現場で出会った監督さんや助監督さんが、本当に映画が好きな人たちだったんです

— 先ほどは”好きでもないし、才能もない”って言ってましたけど、好きになろうとはしてた時期でもあるんですよね。2013年の目標を聞いたときに「今年からちゃんと芝居を愛そうという感情が芽生えてきた」とおっしゃってましたし。

そうですね。現場で出会った監督さんや助監督さんが、本当に映画が好きな人たちだったんですね。そんな人たちが好きだったから、自然と映画っていいなって思うようになったし、いっぱい映画を観ていれば、演技が上手くなるかなっていうのもあったし(笑)。でも、それで上手くなることはなかったけど、自分でも面白い時期だったなって思いますね。

— ピンク映画だけじゃなく、古い映画も観てましたか?

そうですね。いろんなところからチラシを集めてきて、裏の上映スケジュールを見て、自分のスケジュールを組み立てて。当時、新宿の映画館でジョン・フォード監督特集をやってて。『駅馬車』(1939年)を観たんですよね。すごくいい映画だったなっていうのは感覚として覚えているんですけど、それよりも馬の肉体美とか、走ってる映像の躍動感に魅せられて。馬ってすごくない?と思って。映画を観て、馬を好きになったっていうことを強烈に覚えてます。

— たくさん観た中でハズレもあったんじゃないですか。でも、自分の中の好きなものと嫌いなものを明確にしていく時期でもあったのかな。

それはありましたね。ただ、古い映画の場合、すごい監督や作品じゃないと特集されないじゃないですか。名作だっていうのがあらかじめ保証されてる作品を観ていたので、あんまり外れたみたいな経験はほとんどないんですよね。でも、新作とかインディーズ作品の場合は、まだ自分の判断基準が全く出来上がってなかったから、”これはどうなんだ?”っていう映画を観たときに、いいか悪いかは全く判別はつかないけど、なんか気持ちがざわざわするな、と思ったことはありましたね。ということは、自分にとっては、合わないんだろうなっていう判断基準が出来上がっていった時期だったと思います。だからこそ、いいものばかり観てたんじゃダメなんだなと思ったし、自分にとってはあんまり好きではない作品でも観る必要性を感じたりしてました。
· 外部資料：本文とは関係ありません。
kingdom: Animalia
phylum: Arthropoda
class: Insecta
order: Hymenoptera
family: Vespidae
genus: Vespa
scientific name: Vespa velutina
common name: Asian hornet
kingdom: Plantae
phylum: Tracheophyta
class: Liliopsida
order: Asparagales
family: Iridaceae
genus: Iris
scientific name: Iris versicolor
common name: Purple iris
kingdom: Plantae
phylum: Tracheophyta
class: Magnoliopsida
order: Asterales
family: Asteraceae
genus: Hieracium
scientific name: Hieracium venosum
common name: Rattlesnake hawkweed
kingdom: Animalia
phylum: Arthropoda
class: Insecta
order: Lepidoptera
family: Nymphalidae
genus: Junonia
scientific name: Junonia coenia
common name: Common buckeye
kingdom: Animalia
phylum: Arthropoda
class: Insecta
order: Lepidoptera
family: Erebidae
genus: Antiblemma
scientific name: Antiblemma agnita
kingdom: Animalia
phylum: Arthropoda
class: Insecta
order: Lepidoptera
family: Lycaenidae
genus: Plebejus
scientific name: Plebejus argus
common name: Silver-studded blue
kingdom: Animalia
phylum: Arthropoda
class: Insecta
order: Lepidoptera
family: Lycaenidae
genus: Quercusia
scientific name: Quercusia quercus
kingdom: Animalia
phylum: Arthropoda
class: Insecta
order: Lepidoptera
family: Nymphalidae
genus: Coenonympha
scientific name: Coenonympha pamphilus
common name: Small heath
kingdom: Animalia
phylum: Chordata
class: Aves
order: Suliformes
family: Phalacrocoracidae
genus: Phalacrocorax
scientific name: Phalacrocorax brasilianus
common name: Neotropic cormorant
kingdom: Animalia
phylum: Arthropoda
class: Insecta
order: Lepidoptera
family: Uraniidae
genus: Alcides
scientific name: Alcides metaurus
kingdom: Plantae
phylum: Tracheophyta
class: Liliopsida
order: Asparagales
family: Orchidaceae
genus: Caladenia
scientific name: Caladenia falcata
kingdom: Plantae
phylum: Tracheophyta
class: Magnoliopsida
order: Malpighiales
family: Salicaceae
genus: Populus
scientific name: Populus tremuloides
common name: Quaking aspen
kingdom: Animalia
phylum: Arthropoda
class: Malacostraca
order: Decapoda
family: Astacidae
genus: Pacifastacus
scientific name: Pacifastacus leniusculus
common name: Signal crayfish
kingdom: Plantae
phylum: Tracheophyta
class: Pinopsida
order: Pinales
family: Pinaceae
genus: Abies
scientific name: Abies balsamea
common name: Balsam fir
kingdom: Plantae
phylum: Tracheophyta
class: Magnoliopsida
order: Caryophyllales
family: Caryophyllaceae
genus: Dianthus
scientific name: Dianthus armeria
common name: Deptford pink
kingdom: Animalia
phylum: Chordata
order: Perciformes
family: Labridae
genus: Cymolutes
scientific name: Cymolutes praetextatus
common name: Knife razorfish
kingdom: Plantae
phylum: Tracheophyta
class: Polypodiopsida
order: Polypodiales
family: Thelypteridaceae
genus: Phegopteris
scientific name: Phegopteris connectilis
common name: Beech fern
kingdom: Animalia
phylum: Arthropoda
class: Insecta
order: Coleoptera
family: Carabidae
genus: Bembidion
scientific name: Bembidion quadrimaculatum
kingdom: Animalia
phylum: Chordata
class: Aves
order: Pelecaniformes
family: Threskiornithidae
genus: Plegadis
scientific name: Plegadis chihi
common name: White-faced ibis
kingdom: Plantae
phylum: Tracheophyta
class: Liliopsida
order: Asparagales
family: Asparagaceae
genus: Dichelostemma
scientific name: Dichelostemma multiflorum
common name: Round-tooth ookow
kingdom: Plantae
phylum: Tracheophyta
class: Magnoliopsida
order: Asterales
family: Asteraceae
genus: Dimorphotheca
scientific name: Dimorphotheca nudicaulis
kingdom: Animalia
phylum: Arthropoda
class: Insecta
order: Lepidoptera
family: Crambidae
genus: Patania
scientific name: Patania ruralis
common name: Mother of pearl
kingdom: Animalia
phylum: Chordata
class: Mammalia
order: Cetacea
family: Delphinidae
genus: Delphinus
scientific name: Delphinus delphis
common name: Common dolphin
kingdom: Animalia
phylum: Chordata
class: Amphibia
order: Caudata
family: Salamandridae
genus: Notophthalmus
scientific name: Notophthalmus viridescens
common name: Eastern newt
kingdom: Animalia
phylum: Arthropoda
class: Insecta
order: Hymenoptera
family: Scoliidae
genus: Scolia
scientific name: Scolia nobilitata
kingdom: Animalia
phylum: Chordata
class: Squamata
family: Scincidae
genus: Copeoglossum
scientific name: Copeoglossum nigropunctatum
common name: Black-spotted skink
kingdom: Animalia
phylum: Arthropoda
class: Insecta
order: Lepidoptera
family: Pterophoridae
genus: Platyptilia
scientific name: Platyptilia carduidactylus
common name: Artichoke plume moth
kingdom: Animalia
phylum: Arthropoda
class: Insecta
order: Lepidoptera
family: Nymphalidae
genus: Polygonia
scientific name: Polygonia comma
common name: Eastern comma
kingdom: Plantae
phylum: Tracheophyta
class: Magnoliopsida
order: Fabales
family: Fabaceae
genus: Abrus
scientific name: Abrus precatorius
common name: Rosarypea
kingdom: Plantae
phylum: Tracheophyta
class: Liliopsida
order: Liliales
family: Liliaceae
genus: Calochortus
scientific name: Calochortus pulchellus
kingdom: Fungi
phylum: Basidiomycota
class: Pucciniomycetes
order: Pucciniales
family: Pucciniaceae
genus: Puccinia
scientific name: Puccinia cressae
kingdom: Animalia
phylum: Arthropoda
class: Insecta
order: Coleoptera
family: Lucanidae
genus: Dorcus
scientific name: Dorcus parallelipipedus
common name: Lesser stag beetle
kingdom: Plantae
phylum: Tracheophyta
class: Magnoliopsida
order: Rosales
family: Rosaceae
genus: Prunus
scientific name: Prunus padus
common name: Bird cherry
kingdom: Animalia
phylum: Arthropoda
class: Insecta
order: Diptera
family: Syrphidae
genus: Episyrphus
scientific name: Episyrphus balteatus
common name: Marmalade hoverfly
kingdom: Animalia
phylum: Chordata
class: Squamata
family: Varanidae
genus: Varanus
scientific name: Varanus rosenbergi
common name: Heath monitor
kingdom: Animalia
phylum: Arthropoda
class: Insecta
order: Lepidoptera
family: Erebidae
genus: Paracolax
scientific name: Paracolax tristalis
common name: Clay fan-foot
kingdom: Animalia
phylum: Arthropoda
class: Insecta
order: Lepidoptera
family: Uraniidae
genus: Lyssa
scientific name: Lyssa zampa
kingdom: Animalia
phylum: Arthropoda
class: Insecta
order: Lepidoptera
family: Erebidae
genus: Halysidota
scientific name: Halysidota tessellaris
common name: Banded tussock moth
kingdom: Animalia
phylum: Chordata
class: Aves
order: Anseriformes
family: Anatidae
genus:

— その鬱々とした不安定な日々からはどうやって抜け出したんですか。

自分の精神的成熟度も人並みに成長してきて、人間関係も改善されて。すごく素敵な人たちと巡り会うことができたんですよ。自分で選んだのかもしれないけど、身辺環境がよくなりましたね。

25歳までやってるかわからないって言ってたんですよね

— 二十歳を超えてから?

それくらいですね。二十歳になった瞬間も覚えてるんですけど、25歳までやってるかわからないって言ってたんですよね。

— ずっと言ってましたよ。『桐島〜』では、「お芝居を好きになろうと思えた」と言っていて、『ツナグ』(2012年)のときに「楽しさを感じた」と言っていて。だんだん、「人生をかけて役者をやろうと思えた」という発言も出てたんですが、『俺はまだ本気出してないだけ』(2013年)のインタビューのときも、「25歳まで続けているか分からない」と言いながら、でも、できれば「死ぬまで命をかける現場をいっぱい踏みたい」とも揺れてました。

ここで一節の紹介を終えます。